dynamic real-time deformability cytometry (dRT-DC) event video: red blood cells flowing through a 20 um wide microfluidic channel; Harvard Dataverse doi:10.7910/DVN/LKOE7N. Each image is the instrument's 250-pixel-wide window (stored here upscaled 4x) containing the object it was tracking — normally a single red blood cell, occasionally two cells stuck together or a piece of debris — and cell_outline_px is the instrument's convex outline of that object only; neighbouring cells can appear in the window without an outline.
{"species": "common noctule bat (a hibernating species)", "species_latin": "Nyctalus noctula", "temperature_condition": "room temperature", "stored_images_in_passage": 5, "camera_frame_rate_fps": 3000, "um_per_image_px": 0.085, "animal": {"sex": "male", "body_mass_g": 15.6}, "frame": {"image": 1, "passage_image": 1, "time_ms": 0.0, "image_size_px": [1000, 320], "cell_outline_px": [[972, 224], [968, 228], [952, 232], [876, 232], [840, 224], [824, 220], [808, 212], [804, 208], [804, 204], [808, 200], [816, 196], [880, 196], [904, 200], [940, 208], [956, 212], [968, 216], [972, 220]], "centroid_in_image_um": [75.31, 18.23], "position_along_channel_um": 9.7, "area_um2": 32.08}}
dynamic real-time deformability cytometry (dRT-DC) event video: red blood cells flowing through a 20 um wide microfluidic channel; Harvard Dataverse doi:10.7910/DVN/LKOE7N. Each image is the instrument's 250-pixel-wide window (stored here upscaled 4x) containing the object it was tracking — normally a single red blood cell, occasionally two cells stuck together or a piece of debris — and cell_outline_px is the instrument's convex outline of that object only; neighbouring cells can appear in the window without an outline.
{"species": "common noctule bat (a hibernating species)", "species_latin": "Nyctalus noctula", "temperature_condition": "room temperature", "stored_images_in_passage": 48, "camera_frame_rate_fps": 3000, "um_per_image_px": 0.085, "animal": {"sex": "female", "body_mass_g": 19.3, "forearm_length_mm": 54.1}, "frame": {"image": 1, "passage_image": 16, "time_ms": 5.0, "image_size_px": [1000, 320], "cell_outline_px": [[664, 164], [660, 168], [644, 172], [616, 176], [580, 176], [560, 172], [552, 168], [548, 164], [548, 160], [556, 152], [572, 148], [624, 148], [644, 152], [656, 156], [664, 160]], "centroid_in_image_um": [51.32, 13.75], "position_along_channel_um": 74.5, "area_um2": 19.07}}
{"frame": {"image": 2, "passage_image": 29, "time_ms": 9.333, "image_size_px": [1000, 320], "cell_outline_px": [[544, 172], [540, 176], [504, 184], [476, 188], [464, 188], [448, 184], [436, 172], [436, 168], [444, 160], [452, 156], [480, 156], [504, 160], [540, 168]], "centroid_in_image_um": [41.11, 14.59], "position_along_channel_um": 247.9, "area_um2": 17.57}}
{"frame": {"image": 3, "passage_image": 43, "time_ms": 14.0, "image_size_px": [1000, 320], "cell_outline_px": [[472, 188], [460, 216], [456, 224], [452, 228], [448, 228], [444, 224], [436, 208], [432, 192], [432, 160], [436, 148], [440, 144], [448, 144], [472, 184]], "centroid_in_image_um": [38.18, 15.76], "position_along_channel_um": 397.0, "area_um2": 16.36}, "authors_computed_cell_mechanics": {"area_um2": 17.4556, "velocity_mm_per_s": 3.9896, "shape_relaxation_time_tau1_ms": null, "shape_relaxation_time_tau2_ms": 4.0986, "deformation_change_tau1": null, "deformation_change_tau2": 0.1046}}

======

## AIM
Write out the whole listing again. Match it word for word.

## COMPLETE OUTPUT
dynamic real-time deformability cytometry (dRT-DC) event video: red blood cells flowing through a 20 um wide microfluidic channel; Harvard Dataverse doi:10.7910/DVN/LKOE7N. Each image is the instrument's 250-pixel-wide window (stored here upscaled 4x) containing the object it was tracking — normally a single red blood cell, occasionally two cells stuck together or a piece of debris — and cell_outline_px is the instrument's convex outline of that object only; neighbouring cells can appear in the window without an outline.
{"species": "common noctule bat (a hibernating species)", "species_latin": "Nyctalus noctula", "temperature_condition": "room temperature", "stored_images_in_passage": 5, "camera_frame_rate_fps": 3000, "um_per_image_px": 0.085, "animal": {"sex": "male", "body_mass_g": 15.6}, "frame": {"image": 1, "passage_image": 1, "time_ms": 0.0, "image_size_px": [1000, 320], "cell_outline_px": [[972, 224], [968, 228], [952, 232], [876, 232], [840, 224], [824, 220], [808, 212], [804, 208], [804, 204], [808, 200], [816, 196], [880, 196], [904, 200], [940, 208], [956, 212], [968, 216], [972, 220]], "centroid_in_image_um": [75.31, 18.23], "position_along_channel_um": 9.7, "area_um2": 32.08}}
dynamic real-time deformability cytometry (dRT-DC) event video: red blood cells flowing through a 20 um wide microfluidic channel; Harvard Dataverse doi:10.7910/DVN/LKOE7N. Each image is the instrument's 250-pixel-wide window (stored here upscaled 4x) containing the object it was tracking — normally a single red blood cell, occasionally two cells stuck together or a piece of debris — and cell_outline_px is the instrument's convex outline of that object only; neighbouring cells can appear in the window without an outline.
{"species": "common noctule bat (a hibernating species)", "species_latin": "Nyctalus noctula", "temperature_condition": "room temperature", "stored_images_in_passage": 48, "camera_frame_rate_fps": 3000, "um_per_image_px": 0.085, "animal": {"sex": "female", "body_mass_g": 19.3, "forearm_length_mm": 54.1}, "frame": {"image": 1, "passage_image": 16, "time_ms": 5.0, "image_size_px": [1000, 320], "cell_outline_px": [[664, 164], [660, 168], [644, 172], [616, 176], [580, 176], [560, 172], [552, 168], [548, 164], [548, 160], [556, 152], [572, 148], [624, 148], [644, 152], [656, 156], [664, 160]], "centroid_in_image_um": [51.32, 13.75], "position_along_channel_um": 74.5, "area_um2": 19.07}}
{"frame": {"image": 2, "passage_image": 29, "time_ms": 9.333, "image_size_px": [1000, 320], "cell_outline_px": [[544, 172], [540, 176], [504, 184], [476, 188], [464, 188], [448, 184], [436, 172], [436, 168], [444, 160], [452, 156], [480, 156], [504, 160], [540, 168]], "centroid_in_image_um": [41.11, 14.59], "position_along_channel_um": 247.9, "area_um2": 17.57}}
{"frame": {"image": 3, "passage_image": 43, "time_ms": 14.0, "image_size_px": [1000, 320], "cell_outline_px": [[472, 188], [460, 216], [456, 224], [452, 228], [448, 228], [444, 224], [436, 208], [432, 192], [432, 160], [436, 148], [440, 144], [448, 144], [472, 184]], "centroid_in_image_um": [38.18, 15.76], "position_along_channel_um": 397.0, "area_um2": 16.36}, "authors_computed_cell_mechanics": {"area_um2": 17.4556, "velocity_mm_per_s": 3.9896, "shape_relaxation_time_tau1_ms": null, "shape_relaxation_time_tau2_ms": 4.0986, "deformation_change_tau1": null, "deformation_change_tau2": 0.1046}}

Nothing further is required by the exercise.